### [WORK INSTRUCTIONS]
Copy out all of the data below again, line by line and without changing any characters. Leave out the pictures.

Segment Start: MATERIAL SHOWN

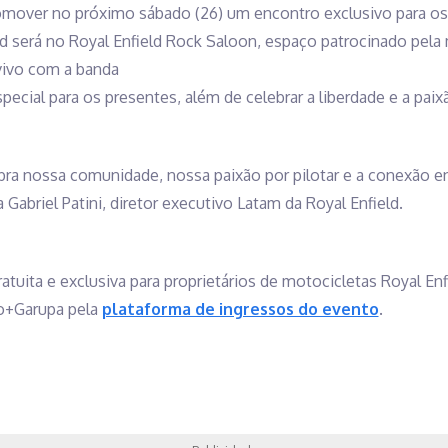
 promover no próximo sábado (26) um encontro exclusivo para o
d será no Royal Enfield Rock Saloon, espaço patrocinado pela m
vivo com a banda
pecial para os presentes, além de celebrar a liberdade e a pai
ebra nossa comunidade, nossa paixão por pilotar e a conexão 
 Gabriel Patini, diretor executivo Latam da Royal Enfield.
atuita e exclusiva para proprietários de motocicletas Royal Enf
to+Garupa pela
plataforma de ingressos do evento
.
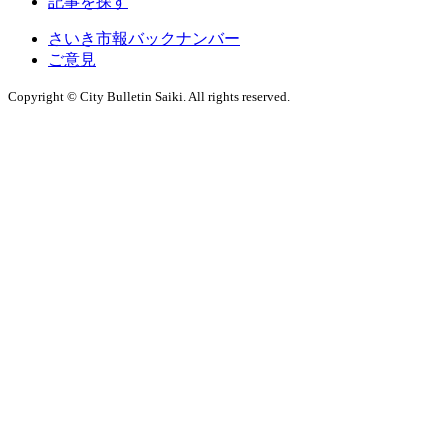
記事を探す
さいき市報バックナンバー
ご意見
Copyright © City Bulletin Saiki. All rights reserved.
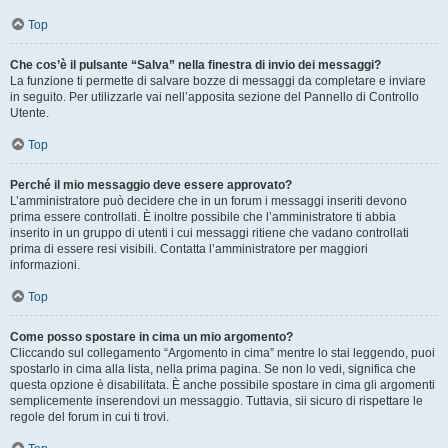
Top
Che cos’è il pulsante “Salva” nella finestra di invio dei messaggi?
La funzione ti permette di salvare bozze di messaggi da completare e inviare
in seguito. Per utilizzarle vai nell’apposita sezione del Pannello di Controllo
Utente.
Top
Perché il mio messaggio deve essere approvato?
L’amministratore può decidere che in un forum i messaggi inseriti devono
prima essere controllati. È inoltre possibile che l’amministratore ti abbia
inserito in un gruppo di utenti i cui messaggi ritiene che vadano controllati
prima di essere resi visibili. Contatta l’amministratore per maggiori
informazioni.
Top
Come posso spostare in cima un mio argomento?
Cliccando sul collegamento “Argomento in cima” mentre lo stai leggendo, puoi
spostarlo in cima alla lista, nella prima pagina. Se non lo vedi, significa che
questa opzione è disabilitata. È anche possibile spostare in cima gli argomenti
semplicemente inserendovi un messaggio. Tuttavia, sii sicuro di rispettare le
regole del forum in cui ti trovi.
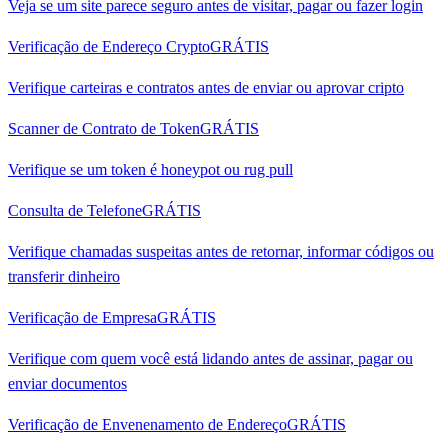
Veja se um site parece seguro antes de visitar, pagar ou fazer login
Verificação de Endereço Crypto
GRÁTIS
Verifique carteiras e contratos antes de enviar ou aprovar cripto
Scanner de Contrato de Token
GRÁTIS
Verifique se um token é honeypot ou rug pull
Consulta de Telefone
GRÁTIS
Verifique chamadas suspeitas antes de retornar, informar códigos ou
transferir dinheiro
Verificação de Empresa
GRÁTIS
Verifique com quem você está lidando antes de assinar, pagar ou
enviar documentos
Verificação de Envenenamento de Endereço
GRÁTIS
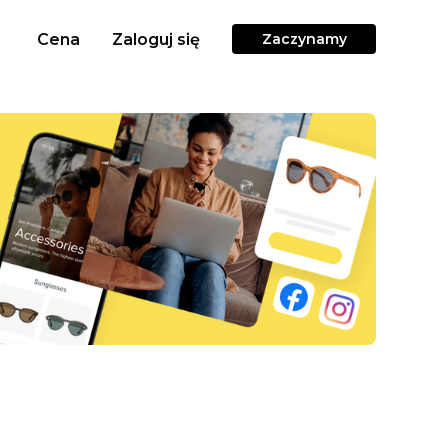
Cena
Zaloguj się
Zaczynamy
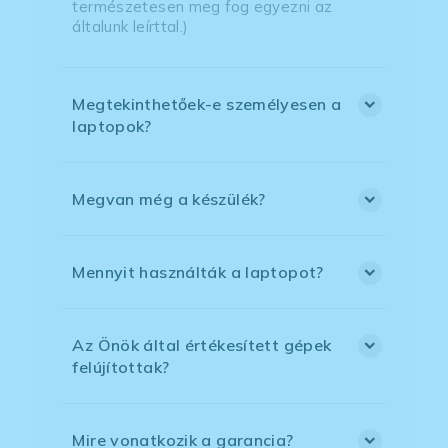
természetesen meg fog egyezni az
általunk leírttal.)
Megtekinthetőek-e személyesen a
laptopok?
Megvan még a készülék?
Mennyit használták a laptopot?
Az Önök által értékesített gépek
felújítottak?
Mire vonatkozik a garancia?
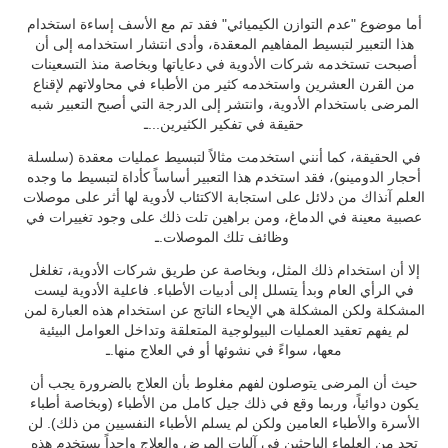
أما موضوع "عدم التوازن الكيميائي" فقد تم مع الأسف إساءة استخدام
هذا التعبير لتبسيط المفاهيم المعقدة، وأدى انتشار استخدامه إلى أن
أصبحت تستخدمه شركات الأدوية في دعاياتها وبخاصة منذ التسعينات
من القرن العشرين واستخدمه كثير من الأطباء في محاولاتهم لإقناع
المرضى باستخدام الأدوية، وانتشر إلى الدرجة التي أصبح التعبير شبه
حقيقة في تفكير الكثيرين...ـ
في الحقيقة، كما أنني استخدمت مثالاً لتبسيط عمليات معقدة (سلسلة
أحجار الدومينو)، فقد استخدم هذا التعبير أساساً كأداة لتبسيط ما وجده
العلم آنذاك من دلائل على استجابة الاكتئاب لأدوية لها أثر على موصلات
عصبية معينة في الدماغ، ومن براهين تلت ذلك على وجود تغييرات في
وظائف تلك الموصلات.ـ
إلا أن استخدام ذلك المثل، وبخاصة عن طريق شركات الأدوية، تغلغل
في الرأي العام وبدأ يتسلل إلى أدبيات الأطباء. فاعلية الأدوية ليست
المشكلة ولكن المشكلة هي الإيحاء الناتج عن استخدام هذه العبارة لمن
لم يفهم تعقيد العمليات البيولوجية المتعلقة وتداخل العوامل البيئية
معها، سواءً في نشوئها أو في العلاج منها.ـ
حيث أن المرضى يتوصلون لفهم مغلوط بأن العلاج بالضرورة يجب أن
يكون دوائياً، وربما وقع في ذلك جيل كامل من الأطباء (وبخاصة أطباء
الأسرة والأطباء العامين ولكن لم يسلم الأطباء النفسيين من ذلك). لن
تجد من العلماء الباحثين في آليات المرض والعلاج واحداً يستخدم هذه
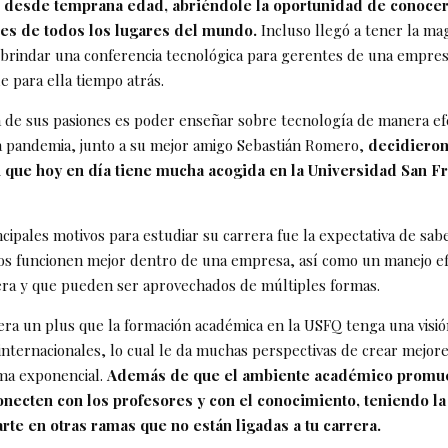
desde temprana edad, abriéndole la oportunidad de conoce
s de todos los lugares del mundo.
Incluso llegó a tener la ma
 brindar una conferencia tecnológica para gerentes de una empresa
e para ella tiempo atrás.
a de sus pasiones es poder enseñar sobre tecnología de manera efec
a pandemia, junto a su mejor amigo Sebastián Romero,
decidieron
 que hoy en día tiene mucha acogida en la Universidad San F
ncipales motivos para estudiar su carrera fue la expectativa de sa
os funcionen mejor dentro de una empresa, así como un manejo efi
ra y que pueden ser aprovechados de múltiples formas.
era un plus que la formación académica en la USFQ tenga una visi
s internacionales, lo cual le da muchas perspectivas de crear mejo
ma exponencial.
Además de que el ambiente académico promue
onecten con los profesores y con el conocimiento, teniendo la
rte en otras ramas que no están ligadas a tu carrera.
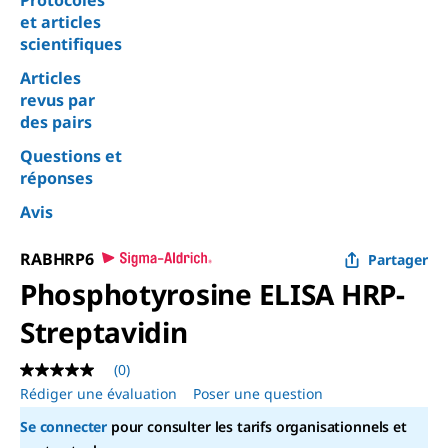
Protocoles
et articles
scientifiques
Articles
revus par
des pairs
Questions et
réponses
Avis
RABHRP6
Partager
Phosphotyrosine ELISA HRP-
Streptavidin
(0)
Aucune
valeur
Rédiger une évaluation
Poser une question
de
notation
Se connecter
pour consulter les tarifs organisationnels et
Lien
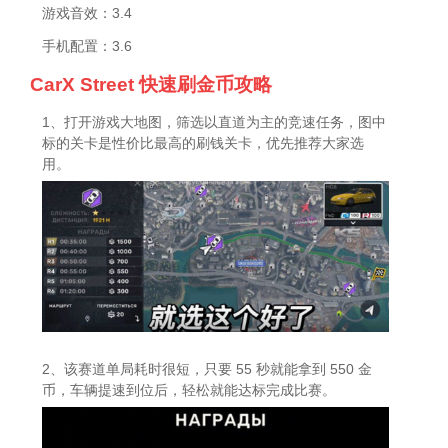
游戏音效：3.4
手机配置：3.6
CarX Street 快速刷金币攻略
1、打开游戏大地图，筛选以直道为主的竞速任务，图中
标的关卡是性价比最高的刷钱关卡，优先推荐大家选
用。
2、该赛道单局耗时很短，只要 55 秒就能拿到 550 金
币，车辆提速到位后，轻松就能达标完成比赛。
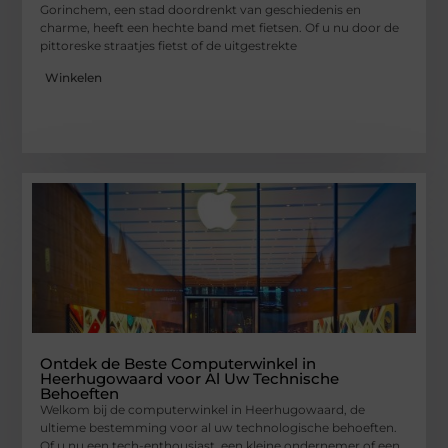
Gorinchem, een stad doordrenkt van geschiedenis en
charme, heeft een hechte band met fietsen. Of u nu door de
pittoreske straatjes fietst of de uitgestrekte
Winkelen
Ontdek de Beste Computerwinkel in
Heerhugowaard voor Al Uw Technische
Behoeften
Welkom bij de computerwinkel in Heerhugowaard, de
ultieme bestemming voor al uw technologische behoeften.
Of u nu een tech-enthousiast, een kleine ondernemer of een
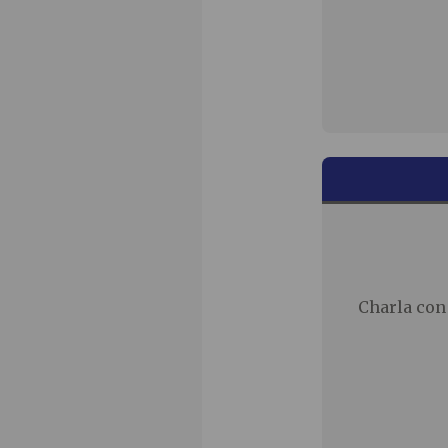
Charla con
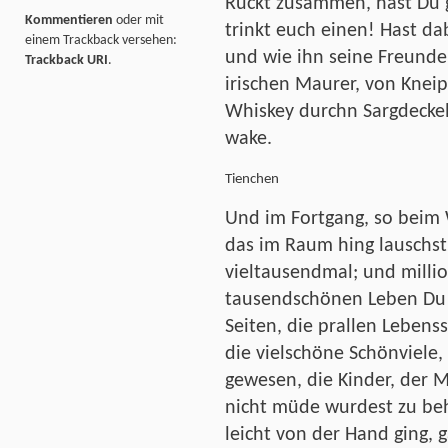
Rückt zusammen, hast Du ge
Kommentieren
oder mit
trinkt euch einen! Hast da
einem Trackback versehen:
und wie ihn seine Freunde
Trackback URI
.
irischen Maurer, von Kneip
Whiskey durchn Sargdeckel 
wake.
Tienchen
Und im Fortgang, so beim 
das im Raum hing lauschs
vieltausendmal; und milli
tausendschönen Leben Du i
Seiten, die prallen Lebenss
die vielschöne Schönviele, 
gewesen, die Kinder, der Ma
nicht müde wurdest zu beh
leicht von der Hand ging,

Segment End: MATERIAL SHOWN

### [ANSWER SECTION]
 promover no próximo sábado (26) um encontro exclusivo para o
d será no Royal Enfield Rock Saloon, espaço patrocinado pela m
vivo com a banda
pecial para os presentes, além de celebrar a liberdade e a pai
ebra nossa comunidade, nossa paixão por pilotar e a conexão 
 Gabriel Patini, diretor executivo Latam da Royal Enfield.
atuita e exclusiva para proprietários de motocicletas Royal Enf
to+Garupa pela
plataforma de ingressos do evento
.
記事を探す
さいき市報バックナンバー
ご意見
Copyright © City Bulletin Saiki. All rights reserved.
Top
Che cos’è il pulsante “Salva” nella finestra di invio dei messaggi?
La funzione ti permette di salvare bozze di messaggi da completare e inviare
in seguito. Per utilizzarle vai nell’apposita sezione del Pannello di Controllo
Utente.
Top
Perché il mio messaggio deve essere approvato?
L’amministratore può decidere che in un forum i messaggi inseriti devono
prima essere controllati. È inoltre possibile che l’amministratore ti abbia
inserito in un gruppo di utenti i cui messaggi ritiene che vadano controllati
prima di essere resi visibili. Contatta l’amministratore per maggiori
informazioni.
Top
Come posso spostare in cima un mio argomento?
Cliccando sul collegamento “Argomento in cima” mentre lo stai leggendo, puoi
spostarlo in cima alla lista, nella prima pagina. Se non lo vedi, significa che
questa opzione è disabilitata. È anche possibile spostare in cima gli argomenti
semplicemente inserendovi un messaggio. Tuttavia, sii sicuro di rispettare le
regole del forum in cui ti trovi.
Veja se um site parece seguro antes de visitar, pagar ou fazer login
Verificação de Endereço Crypto
GRÁTIS
Verifique carteiras e contratos antes de enviar ou aprovar cripto
Scanner de Contrato de Token
GRÁTIS
Verifique se um token é honeypot ou rug pull
Consulta de Telefone
GRÁTIS
Verifique chamadas suspeitas antes de retornar, informar códigos ou
transferir dinheiro
Verificação de Empresa
GRÁTIS
Verifique com quem você está lidando antes de assinar, pagar ou
enviar documentos
Verificação de Envenenamento de Endereço
GRÁTIS
Cena
Zaloguj się
Zaczynamy
természetesen meg fog egyezni az
általunk leírttal.)
Megtekinthetőek-e személyesen a
laptopok?
Megvan még a készülék?
Mennyit használták a laptopot?
Az Önök által értékesített gépek
felújítottak?
Mire vonatkozik a garancia?
أما موضوع "عدم التوازن الكيميائي" فقد تم مع الأسف إساءة استخدام
هذا التعبير لتبسيط المفاهيم المعقدة، وأدى انتشار استخدامه إلى أن
أصبحت تستخدمه شركات الأدوية في دعاياتها وبخاصة منذ التسعينات
من القرن العشرين واستخدمه كثير من الأطباء في محاولاتهم لإقناع
المرضى باستخدام الأدوية، وانتشر إلى الدرجة التي أصبح التعبير شبه
حقيقة في تفكير الكثيرين...ـ
في الحقيقة، كما أنني استخدمت مثالاً لتبسيط عمليات معقدة (سلسلة
أحجار الدومينو)، فقد استخدم هذا التعبير أساساً كأداة لتبسيط ما وجده
العلم آنذاك من دلائل على استجابة الاكتئاب لأدوية لها أثر على موصلات
عصبية معينة في الدماغ، ومن براهين تلت ذلك على وجود تغييرات في
وظائف تلك الموصلات.ـ
إلا أن استخدام ذلك المثل، وبخاصة عن طريق شركات الأدوية، تغلغل
في الرأي العام وبدأ يتسلل إلى أدبيات الأطباء. فاعلية الأدوية ليست
المشكلة ولكن المشكلة هي الإيحاء الناتج عن استخدام هذه العبارة لمن
لم يفهم تعقيد العمليات البيولوجية المتعلقة وتداخل العوامل البيئية
معها، سواءً في نشوئها أو في العلاج منها.ـ
حيث أن المرضى يتوصلون لفهم مغلوط بأن العلاج بالضرورة يجب أن
يكون دوائياً، وربما وقع في ذلك جيل كامل من الأطباء (وبخاصة أطباء
الأسرة والأطباء العامين ولكن لم يسلم الأطباء النفسيين من ذلك). لن
تجد من العلماء الباحثين في آليات المرض والعلاج واحداً يستخدم هذه
desde temprana edad, abriéndole la oportunidad de conoce
s de todos los lugares del mundo.
Incluso llegó a tener la ma
 brindar una conferencia tecnológica para gerentes de una empresa
e para ella tiempo atrás.
a de sus pasiones es poder enseñar sobre tecnología de manera efec
a pandemia, junto a su mejor amigo Sebastián Romero,
decidieron
 que hoy en día tiene mucha acogida en la Universidad San F
ncipales motivos para estudiar su carrera fue la expectativa de sa
os funcionen mejor dentro de una empresa, así como un manejo efi
ra y que pueden ser aprovechados de múltiples formas.
era un plus que la formación académica en la USFQ tenga una visi
s internacionales, lo cual le da muchas perspectivas de crear mejo
ma exponencial.
Además de que el ambiente académico promue
onecten con los profesores y con el conocimiento, teniendo la
rte en otras ramas que no están ligadas a tu carrera.
Protocoles
et articles
scientifiques
Articles
revus par
des pairs
Questions et
réponses
Avis
RABHRP6
Partager
Phosphotyrosine ELISA HRP-
Streptavidin
(0)
Aucune
valeur
Rédiger une évaluation
Poser une question
de
notation
Se connecter
pour consulter les tarifs organisationnels et
Lien
游戏音效：3.4
手机配置：3.6
CarX Street 快速刷金币攻略
1、打开游戏大地图，筛选以直道为主的竞速任务，图中
标的关卡是性价比最高的刷钱关卡，优先推荐大家选
用。
2、该赛道单局耗时很短，只要 55 秒就能拿到 550 金
币，车辆提速到位后，轻松就能达标完成比赛。
Gorinchem, een stad doordrenkt van geschiedenis en
charme, heeft een hechte band met fietsen. Of u nu door de
pittoreske straatjes fietst of de uitgestrekte
Winkelen
Ontdek de Beste Computerwinkel in
Heerhugowaard voor Al Uw Technische
Behoeften
Welkom bij de computerwinkel in Heerhugowaard, de
ultieme bestemming voor al uw technologische behoeften.
Of u nu een tech-enthousiast, een kleine ondernemer of een
Charla con
Rückt zusammen, hast Du ge
Kommentieren
oder mit
trinkt euch einen! Hast da
einem Trackback versehen:
und wie ihn seine Freunde
Trackback URI
.
irischen Maurer, von Kneip
Whiskey durchn Sargdeckel 
wake.
Tienchen
Und im Fortgang, so beim 
das im Raum hing lauschs
vieltausendmal; und milli
tausendschönen Leben Du i
Seiten, die prallen Lebenss
die vielschöne Schönviele, 
gewesen, die Kinder, der Ma
nicht müde wurdest zu beh
leicht von der Hand ging,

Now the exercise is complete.